** BEGIN Text passage **

Figure 1 shows the layout and assembled board pictures of a dual hot loop and single hot loop. Each board has four layers: a top layer (Layer 1), Layer 2, Layer 3, and a bottom layer (Layer 4). However, only the top and bottom layers are shown. As shown in Figure 1(a), hot loop capacitors are placed at the left and right side of the center MOSFETs and form identical hot loops. Switching node vias are used to connect the switching nodes, SW1 and SW2, to the main power inductor through the bottom layer (shown in Figure 1(c)) and Layer 3. The SW1 and SW2 top layer copper nodes are laid out with large area to dissipate the heat of the inductor and MOSFETs. But at the same time, the largely exposed SW1 and SW2 copper nodes are a source of EMI emission. If the board is mounted near chassis ground, parasitic capacitance is formed between the chassis and the switching node copper. It makes high frequency noise flow from the switching node to chassis ground and affects other circuits in the system. In the CISPR 25 compliant EMI chamber, the high frequency noise flows through the ground table of the EMI setup and LISN. The exposed switching node also acts as an antenna and, thus, causes radiated EMI noise.
However, a single hot loop does not have the exposed switching node copper at the bottom layer, as shown in Figure 1(d). At the top layer, shown in Figure 1(b), the hot loop capacitors are placed at only one side of the MOSFETs, which makes it possible for the switching node to be connected to the inductor without using switching node vias.
In the single hot loop layout, the top and bottom MOSFETs are not aligned, but one of them is 90° rotated to make the hot loop as small as possible. The size of the hot loop of the dual hot loop and the single hot loop are compared in Figure 1(e) and Figure 1(f) with the yellow highlighted box. These boxes show that the hot loop of a single hot loop is half the size of the dual hot loop.
It should be noted that the two 0402 hot loop capacitors of the dual hot loop shown in Figure 1(a) are not used and the 1210 hot loop capacitors are squeezed to the MOSFETs to make the smallest hot loop.

** END Text passage **
** BEGIN Record set **

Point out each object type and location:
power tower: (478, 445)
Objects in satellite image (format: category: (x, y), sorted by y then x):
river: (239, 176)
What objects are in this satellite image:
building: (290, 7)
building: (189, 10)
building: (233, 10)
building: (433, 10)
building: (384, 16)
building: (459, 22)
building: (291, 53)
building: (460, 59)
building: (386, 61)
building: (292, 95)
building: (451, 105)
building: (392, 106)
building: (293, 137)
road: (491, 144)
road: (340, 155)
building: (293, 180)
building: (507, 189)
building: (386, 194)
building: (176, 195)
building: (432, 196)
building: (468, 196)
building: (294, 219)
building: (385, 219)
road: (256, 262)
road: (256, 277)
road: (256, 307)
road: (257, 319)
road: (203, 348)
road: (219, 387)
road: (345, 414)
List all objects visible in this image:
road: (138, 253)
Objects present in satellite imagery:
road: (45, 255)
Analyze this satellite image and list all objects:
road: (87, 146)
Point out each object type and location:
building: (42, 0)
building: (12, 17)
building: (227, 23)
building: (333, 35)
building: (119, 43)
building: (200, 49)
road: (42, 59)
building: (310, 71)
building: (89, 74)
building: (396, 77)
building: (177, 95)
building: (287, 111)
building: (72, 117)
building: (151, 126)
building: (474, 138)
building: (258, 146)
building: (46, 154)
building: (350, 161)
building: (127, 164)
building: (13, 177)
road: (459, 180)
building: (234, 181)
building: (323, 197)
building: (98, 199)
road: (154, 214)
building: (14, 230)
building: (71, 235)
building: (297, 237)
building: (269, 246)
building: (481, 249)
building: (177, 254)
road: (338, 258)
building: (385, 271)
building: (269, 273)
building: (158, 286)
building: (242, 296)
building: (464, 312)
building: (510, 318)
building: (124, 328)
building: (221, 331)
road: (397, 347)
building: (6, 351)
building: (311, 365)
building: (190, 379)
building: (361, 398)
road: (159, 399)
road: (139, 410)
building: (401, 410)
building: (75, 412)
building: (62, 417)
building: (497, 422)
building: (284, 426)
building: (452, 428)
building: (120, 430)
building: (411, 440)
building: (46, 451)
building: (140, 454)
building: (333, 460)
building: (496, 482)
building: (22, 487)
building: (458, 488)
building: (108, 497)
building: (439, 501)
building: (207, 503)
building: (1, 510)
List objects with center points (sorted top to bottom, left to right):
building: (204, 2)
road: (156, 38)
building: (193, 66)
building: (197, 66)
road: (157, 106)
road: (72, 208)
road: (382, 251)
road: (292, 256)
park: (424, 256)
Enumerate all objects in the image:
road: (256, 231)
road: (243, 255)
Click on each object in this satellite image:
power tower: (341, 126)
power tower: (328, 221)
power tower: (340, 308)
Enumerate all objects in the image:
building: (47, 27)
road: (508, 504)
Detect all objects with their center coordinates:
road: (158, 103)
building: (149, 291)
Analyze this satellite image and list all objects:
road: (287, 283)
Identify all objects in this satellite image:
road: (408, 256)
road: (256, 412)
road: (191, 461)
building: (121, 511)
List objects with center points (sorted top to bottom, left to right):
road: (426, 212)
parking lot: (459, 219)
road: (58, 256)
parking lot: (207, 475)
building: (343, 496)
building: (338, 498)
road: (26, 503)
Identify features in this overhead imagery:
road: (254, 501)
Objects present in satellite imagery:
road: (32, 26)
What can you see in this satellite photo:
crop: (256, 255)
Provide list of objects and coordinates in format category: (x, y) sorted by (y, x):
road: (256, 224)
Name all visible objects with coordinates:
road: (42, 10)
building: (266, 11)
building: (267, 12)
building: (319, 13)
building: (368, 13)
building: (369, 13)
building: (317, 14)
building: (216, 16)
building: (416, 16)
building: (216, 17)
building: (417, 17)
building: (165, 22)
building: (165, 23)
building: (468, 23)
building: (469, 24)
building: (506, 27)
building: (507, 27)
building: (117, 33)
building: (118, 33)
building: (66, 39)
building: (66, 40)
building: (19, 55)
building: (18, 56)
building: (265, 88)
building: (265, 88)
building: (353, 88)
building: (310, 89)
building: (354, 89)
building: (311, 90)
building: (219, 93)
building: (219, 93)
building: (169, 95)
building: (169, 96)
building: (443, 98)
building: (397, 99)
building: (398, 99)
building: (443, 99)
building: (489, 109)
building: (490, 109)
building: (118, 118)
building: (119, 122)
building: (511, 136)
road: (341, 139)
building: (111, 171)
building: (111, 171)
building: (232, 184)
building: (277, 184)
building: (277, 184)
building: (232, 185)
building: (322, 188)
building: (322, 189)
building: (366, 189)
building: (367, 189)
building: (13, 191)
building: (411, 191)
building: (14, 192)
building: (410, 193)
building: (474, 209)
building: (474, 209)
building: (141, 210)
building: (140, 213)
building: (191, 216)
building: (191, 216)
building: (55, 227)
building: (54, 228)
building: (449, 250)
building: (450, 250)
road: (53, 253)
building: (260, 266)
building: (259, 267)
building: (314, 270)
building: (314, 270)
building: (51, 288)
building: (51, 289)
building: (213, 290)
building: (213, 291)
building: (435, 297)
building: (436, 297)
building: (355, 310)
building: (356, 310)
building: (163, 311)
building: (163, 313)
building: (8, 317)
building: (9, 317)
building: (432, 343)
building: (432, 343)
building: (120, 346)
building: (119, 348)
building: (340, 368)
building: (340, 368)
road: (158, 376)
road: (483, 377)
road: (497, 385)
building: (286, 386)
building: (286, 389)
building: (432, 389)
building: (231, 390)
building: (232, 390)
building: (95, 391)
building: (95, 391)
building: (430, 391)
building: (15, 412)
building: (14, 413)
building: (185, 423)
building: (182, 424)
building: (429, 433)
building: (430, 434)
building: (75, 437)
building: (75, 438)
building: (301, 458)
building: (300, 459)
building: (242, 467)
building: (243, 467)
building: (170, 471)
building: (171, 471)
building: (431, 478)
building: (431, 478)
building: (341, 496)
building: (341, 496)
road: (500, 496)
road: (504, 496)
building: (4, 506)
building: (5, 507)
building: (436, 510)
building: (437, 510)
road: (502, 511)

** END Record set **

# Task to complete
In the text on hot loop board layout, replace "MOSFETs" with "transistors" and write out the passage, beginning at the words "However, a single" and stopping after "dual hot loop.".

# Answer for the task
However, a single hot loop does not have the exposed switching node copper at the bottom layer, as shown in Figure 1(d). At the top layer, shown in Figure 1(b), the hot loop capacitors are placed at only one side of the transistors, which makes it possible for the switching node to be connected to the inductor without using switching node vias.
In the single hot loop layout, the top and bottom transistors are not aligned, but one of them is 90° rotated to make the hot loop as small as possible. The size of the hot loop of the dual hot loop and the single hot loop are compared in Figure 1(e) and Figure 1(f) with the yellow highlighted box. These boxes show that the hot loop of a single hot loop is half the size of the dual hot loop.